Risk, Taxes, and When to Stop
While these hobbies are low-risk, they aren’t no-risk. The biggest danger is over-enthusiasm. It’s easy to get excited and buy every tool or all the materials before you’ve even made your first item. This is how a money-saving hobby becomes a money pit. Set a firm startup budget—say, $75—and stick to it. Do not buy more supplies until you have used what you have or made enough money from sales to cover the cost of the new supplies.
Burnout is another risk. If your bread-baking side hustle means you’re suddenly waking up at 4 a.m. every Saturday and you start to dread it, it’s no longer a rewarding hobby. It’s a low-paying job. Protect your time and your enjoyment. It is perfectly fine to say “no” to an order or take a week off.
Know when to stop. The “sunk cost” fallacy we mentioned earlier is powerful. Give yourself a clear off-ramp. “If I don’t sell at least 10 items in the next 60 days, I will re-evaluate.” This isn’t failure; it’s smart data collection. Maybe your community isn’t the right market for what you’re making, or maybe you simply don’t enjoy the selling part. It’s okay to pivot to a different hobby or just enjoy the skill for your own savings.
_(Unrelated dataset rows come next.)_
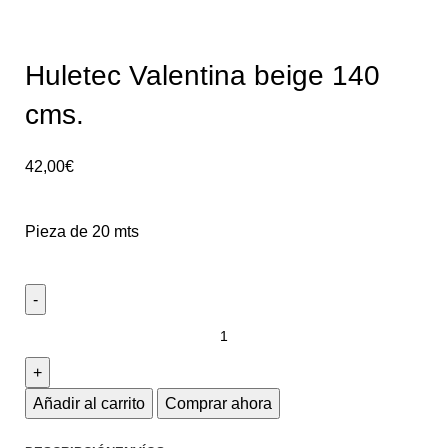
Huletec Valentina beige 140
cms.
42,00
€
Pieza de 20 mts
Añadir al carrito
Comprar ahora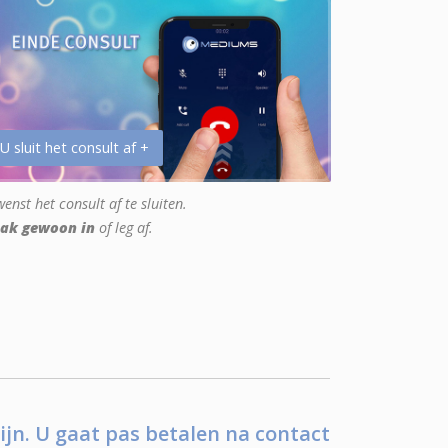
 U sluit het consult af +
enst het consult af te sluiten.
ak gewoon in
of leg af.
ijn. U gaat pas betalen na contact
Finally, a brief note on taxes. In the U.S., income is income. The IRS generally makes a distinction between a hobby and a business. A hobby’s primary purpose is recreation, not profit. You can often deduct expenses up to the amount of hobby income you earn, but you can’t claim a loss. If you start earning consistently, it may be considered a business. A safe harbor is a provision that can shield you from penalties if you meet certain conditions, but the rules can be complex. Keep simple records of your sales and all your expenses (keep receipts!). For official guidance, it’s best to consult a tax professional or review resources directly from the source. Small business basics via the U.S. Small Business Administration (SBA) and tax information at the IRS are the best places to start.